Expressing the Essence of Character
I’ve talked about the idea that Fate’s a setting and character expression system as much as it’s a game system (though perhaps not directly so on this blog). The Fate framework does this partly by explicitly asking for character “high concepts” and “troubles,” giving everyone an idea of what a character is doing in a given scene or might have to contend with in a given moment.
But the reason Fate does that is because those are mechanically relevant. Doesn’t mean we can’t use that idea in games that doesn’t mechanically care directly about such things! Likewise, Primetime Adventures makes mechanically relevant the most likely place we as the audience would see your character: your “home set.” If we’re at a loss for where to find your character or need to know a place for your character to be at rest or recuperating after a setback, bam, home set.
Take the tools from these games, and use them everywhere to express essential elements of your player and non-player characters.
- High Concept: A phrase that sums up what your character is about—who they are and what they do.

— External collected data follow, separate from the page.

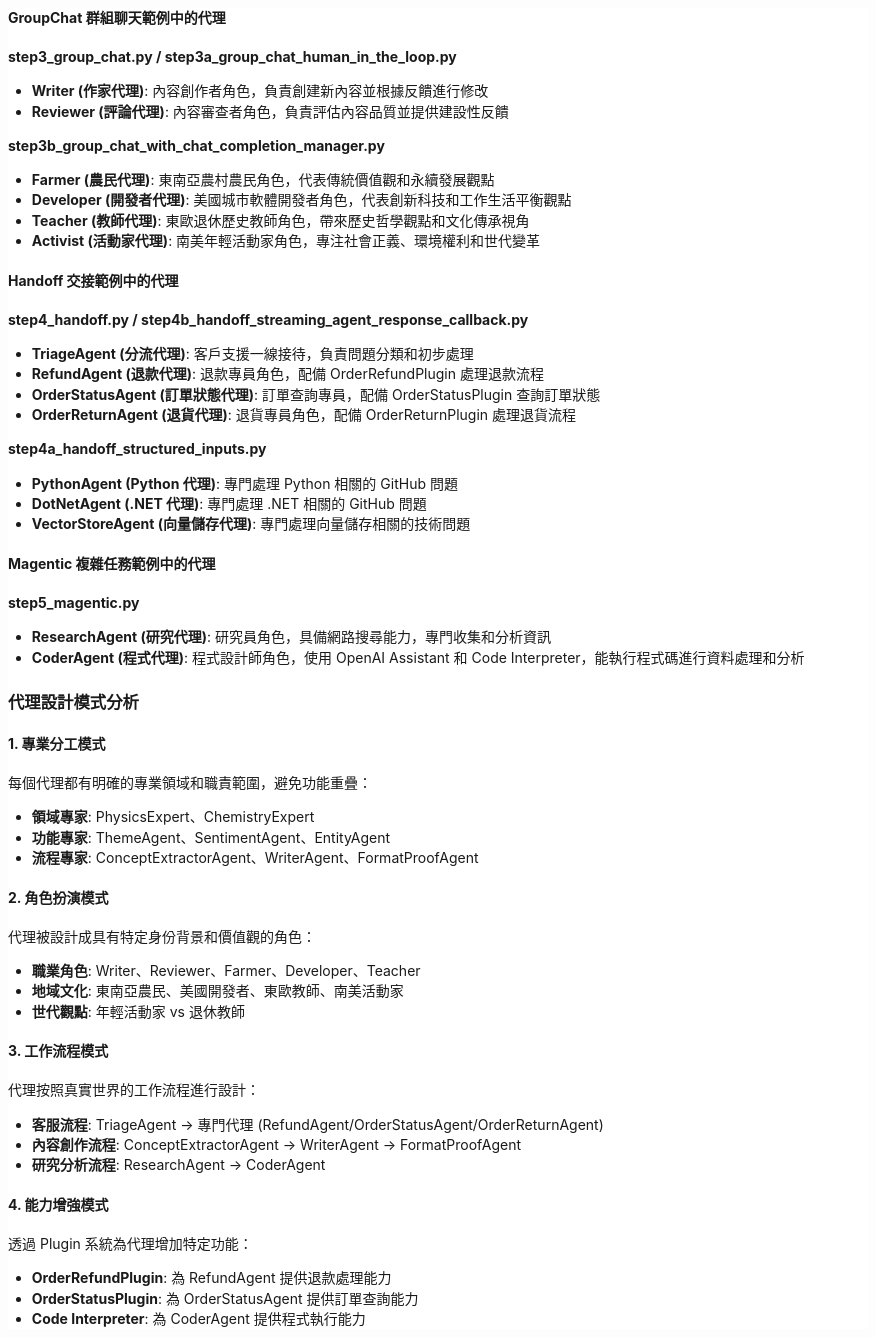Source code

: #### GroupChat 群組聊天範例中的代理

**step3_group_chat.py / step3a_group_chat_human_in_the_loop.py**
- **Writer (作家代理)**: 內容創作者角色，負責創建新內容並根據反饋進行修改
- **Reviewer (評論代理)**: 內容審查者角色，負責評估內容品質並提供建設性反饋

**step3b_group_chat_with_chat_completion_manager.py**
- **Farmer (農民代理)**: 東南亞農村農民角色，代表傳統價值觀和永續發展觀點
- **Developer (開發者代理)**: 美國城市軟體開發者角色，代表創新科技和工作生活平衡觀點
- **Teacher (教師代理)**: 東歐退休歷史教師角色，帶來歷史哲學觀點和文化傳承視角
- **Activist (活動家代理)**: 南美年輕活動家角色，專注社會正義、環境權利和世代變革

#### Handoff 交接範例中的代理

**step4_handoff.py / step4b_handoff_streaming_agent_response_callback.py**
- **TriageAgent (分流代理)**: 客戶支援一線接待，負責問題分類和初步處理
- **RefundAgent (退款代理)**: 退款專員角色，配備 OrderRefundPlugin 處理退款流程
- **OrderStatusAgent (訂單狀態代理)**: 訂單查詢專員，配備 OrderStatusPlugin 查詢訂單狀態
- **OrderReturnAgent (退貨代理)**: 退貨專員角色，配備 OrderReturnPlugin 處理退貨流程

**step4a_handoff_structured_inputs.py**
- **PythonAgent (Python 代理)**: 專門處理 Python 相關的 GitHub 問題
- **DotNetAgent (.NET 代理)**: 專門處理 .NET 相關的 GitHub 問題  
- **VectorStoreAgent (向量儲存代理)**: 專門處理向量儲存相關的技術問題

#### Magentic 複雜任務範例中的代理

**step5_magentic.py**
- **ResearchAgent (研究代理)**: 研究員角色，具備網路搜尋能力，專門收集和分析資訊
- **CoderAgent (程式代理)**: 程式設計師角色，使用 OpenAI Assistant 和 Code Interpreter，能執行程式碼進行資料處理和分析

### 代理設計模式分析

#### 1. 專業分工模式
每個代理都有明確的專業領域和職責範圍，避免功能重疊：
- **領域專家**: PhysicsExpert、ChemistryExpert
- **功能專家**: ThemeAgent、SentimentAgent、EntityAgent
- **流程專家**: ConceptExtractorAgent、WriterAgent、FormatProofAgent

#### 2. 角色扮演模式
代理被設計成具有特定身份背景和價值觀的角色：
- **職業角色**: Writer、Reviewer、Farmer、Developer、Teacher
- **地域文化**: 東南亞農民、美國開發者、東歐教師、南美活動家
- **世代觀點**: 年輕活動家 vs 退休教師

#### 3. 工作流程模式
代理按照真實世界的工作流程進行設計：
- **客服流程**: TriageAgent → 專門代理 (RefundAgent/OrderStatusAgent/OrderReturnAgent)
- **內容創作流程**: ConceptExtractorAgent → WriterAgent → FormatProofAgent
- **研究分析流程**: ResearchAgent → CoderAgent

#### 4. 能力增強模式
透過 Plugin 系統為代理增加特定功能：
- **OrderRefundPlugin**: 為 RefundAgent 提供退款處理能力
- **OrderStatusPlugin**: 為 OrderStatusAgent 提供訂單查詢能力
- **Code Interpreter**: 為 CoderAgent 提供程式執行能力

Think of this element like a job, a role in life, or a calling—it’s what they’re good at, but it’s also a duty they have to deal with, and it’s constantly filled with problems of its own. More on high concepts at the Fate SRD site.
- Trouble: If your high concept is what or who your character is, your trouble is the answer to a simple question: what complicates the character’s life? Troubles tend to take the form of personal struggles or problematic relationships. More on troubles at the Fate SRD site.
- Home Set: What location is tied to or iconic of the character? Could be a character’s office, home, favorite hangout, or something obscure if your setting allows for sets like “in a dream.” It could be specific (“in our den”) or general (“in a library”). Primetime Adventures goes into detail specific to that game and TV genre on page 48.
- As Played By: If you had to say what actor you have in mind as you play the character, who is it? Having an answer to this can dramatically shift a character concept. Take a high concept of “Killer for hire” and trouble of “Want to get out of the life.” There’s quite a difference when that character concept is portrayed by Chow Yun-fat than if by John Cusack. This answer could get a little more complex, such as “looks like Tilda Swinton’s Gabriel from the Constantine movie and acts Matt Ryan from the Constantine TV show.” Whatever helps you know how you want to speak and describe things, and perhaps with whatever visuals help others get a picture in their minds.
There are many other components of a character that can hang off of those four elements, like core competencies, iconic items, and so on. But if you know nothing else about an NPC you’re going to play for more than a single scene, or get stumped on playing your PC, come to these essentials. Maybe they’re not all answered, or maybe you’re not as happy with the answers once play hits the table.